И вот, наконец, он решился бросить ее, бросить их нерожденного сына – совсем как когда-то ее бросил отец – предательски и равнодушно. А чего, собственно, она ждала – что он будет и дальше мириться с ее душевными терзаниями и невыносимым чувством вины? Между тем, Булгаков мрачно следил за тем, как Катрин меняется в лице.
– Я думаю, тебе лучше уехать в Москву, – тусклым голосом заявил он. – А там посмотрим.
– На что посмотрим? – слова застревали у нее в горле. Вот оно! Наконец-то он понял, что такая жена, как она, ему вовсе ни к чему. Наконец-то он понял, что свою страстную любовь к ней он всего лишь придумал. А то и того проще – его тяга к ней была проявлением примитивного инстинкта альфа-самца. Разве она способна пробудить истинную нежность? Даже родной отец – первый мужчина в жизни девочки – покинул ее без колебаний. Она, Катрин, обречена вызывать лишь низкое, похотливое любопытство. Что до недавних пор двигало мужчинами, клявшимися ей в любви? Либо азарт обладания ею как вещью – за пятнадцать лет связи с Орловым она совершенно к этому привыкла. Либо острое, испепеляющее влечение, которое свело в могилу Олега Рыкова – и едва ее саму не затянуло в пылающую бездну. Так почему она решила, что Сергей станет исключением в списке трагических разочарований? Для него она – просто приз, полученный в жестокой схватке и потерявший ценность за отсутствием конкурентов. А теперь он еще и отсылает ее в Москву.
– Решено, я уеду, – Катрин пыталась говорить спокойно, но губы ее предательски дрожали.
– Завтра я возьму тебе билет, – пообещал он. – Собирайся.
– Ты приедешь к родам? – спросила она чуть слышно.
– Не знаю. Постараюсь, – уклончиво ответил он так, что она поняла – не приедет.
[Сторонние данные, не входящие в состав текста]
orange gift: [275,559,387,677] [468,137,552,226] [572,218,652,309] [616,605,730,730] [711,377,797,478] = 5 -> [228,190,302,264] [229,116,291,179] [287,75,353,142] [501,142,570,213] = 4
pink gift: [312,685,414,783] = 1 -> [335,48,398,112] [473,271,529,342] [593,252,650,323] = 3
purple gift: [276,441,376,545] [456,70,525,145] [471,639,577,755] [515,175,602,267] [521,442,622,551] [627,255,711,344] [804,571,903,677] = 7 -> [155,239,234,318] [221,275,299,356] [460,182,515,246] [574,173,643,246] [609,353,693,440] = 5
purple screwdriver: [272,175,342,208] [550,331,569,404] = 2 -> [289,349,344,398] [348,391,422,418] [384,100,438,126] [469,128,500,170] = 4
– Лучше б ты бросил меня там, в Репино, – голос ее сорвался на рыдание – она сама едва понимала, что говорит. – Лучше б Рыков меня убил.
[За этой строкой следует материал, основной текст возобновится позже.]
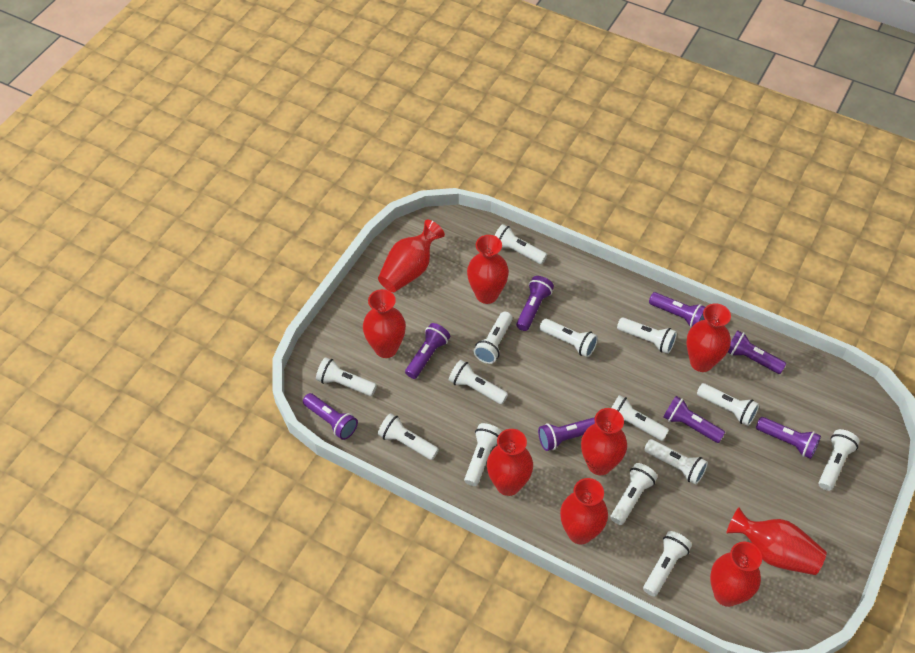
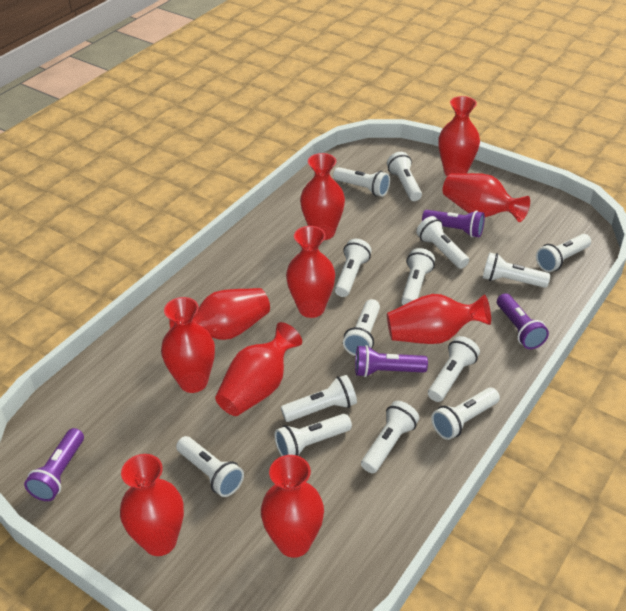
purple flashlight: [303,393,358,440] [405,323,450,379] [516,276,554,331] [538,417,595,451] [649,292,705,328] [663,396,725,443] [728,330,786,374] [756,417,821,459] = 8 -> [24,428,84,501] [355,345,428,377] [422,210,485,237] [497,293,549,349] = 4
red vase: [363,289,406,358] [378,219,445,292] [467,235,509,304] [487,429,533,496] [560,478,608,544] [581,408,627,475] [686,303,731,372] [710,541,762,607] [726,507,827,575] = 9 -> [120,454,184,556] [161,297,215,393] [169,288,270,340] [215,322,302,416] [261,455,324,558] [286,226,335,318] [300,153,345,240] [387,294,491,344] [438,96,480,176] [443,173,530,222] = 10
– Я не хочу с тобой спорить, – Булгаков устало дернул головой. – Это бесполезно.
Он решительно поднялся и стал сгребать со стола всякую мелочевку – из той, которую мужчины имеют обыкновение таскать в карманах – ключи от машины, бумажник, телефон и зарядка к нему, наушники и что-то еще…
– Конечно. Что толку спорить с тем, кто тебя предал.
– Я – тебя – предал? – Булгаков резко повернулся к жене. – Да как ты смеешь?!
Она не отрывала от него усталого и равнодушного взгляда: – Смею, – пожала она плечами. – Чем еще ты меня испугаешь?
– Катрин, это бессовестно, – выдохнул Сергей. – Ты не замечаешь меня, я словно мебель… да нет, я словно грязь у тебя под ногами, а ты еще осмеливаешься упрекать меня?
– Это ты совсем меня не замечаешь, – прошептала она. – Я совершенно тебе не нужна.
– Катрин, опомнись, опомнись! – он схватил ее за плечи. – Ты скользишь по мне взглядом, как по стенке, я для тебя пустое место, и я…
– Я, я, я! – горько усмехнулась она. – Есть ли место для меня в твоих терзаниях?
Он не дал ей закончить:
– Да если б не твой живот, я бы…
– Что? – глаза Катрин щипало, она сдерживалась из последних сил, чтобы не разрыдаться. – Что б ты со мной сделал? Ударил бы?
Опомнившись, он отпустил ее так же резко.
– Иногда мне кажется… Впрочем, довольно. Не бойся. Это я так… Хорохорюсь…
Она опустилась на стул и спрятала лицо, отгородившись от него ладонями:
– Мне действительно лучше уехать. Все, хватит, оставь меня. Проваливай на свою работу…
Он повернулся и ушел, а Катрин, не доев завтрак, и оставив недопитый кофе на кухонном столе, отправилась обратно в спальню. Она услышала звук заведенного мотора за окном, но не подошла, а, вновь завернувшись в шаль, улеглась на край кровати. Сон, вязкий и мутный, как бульон мироздания, затопил ее, она плакала в этом сне, не переставая – бессильно и жалобно.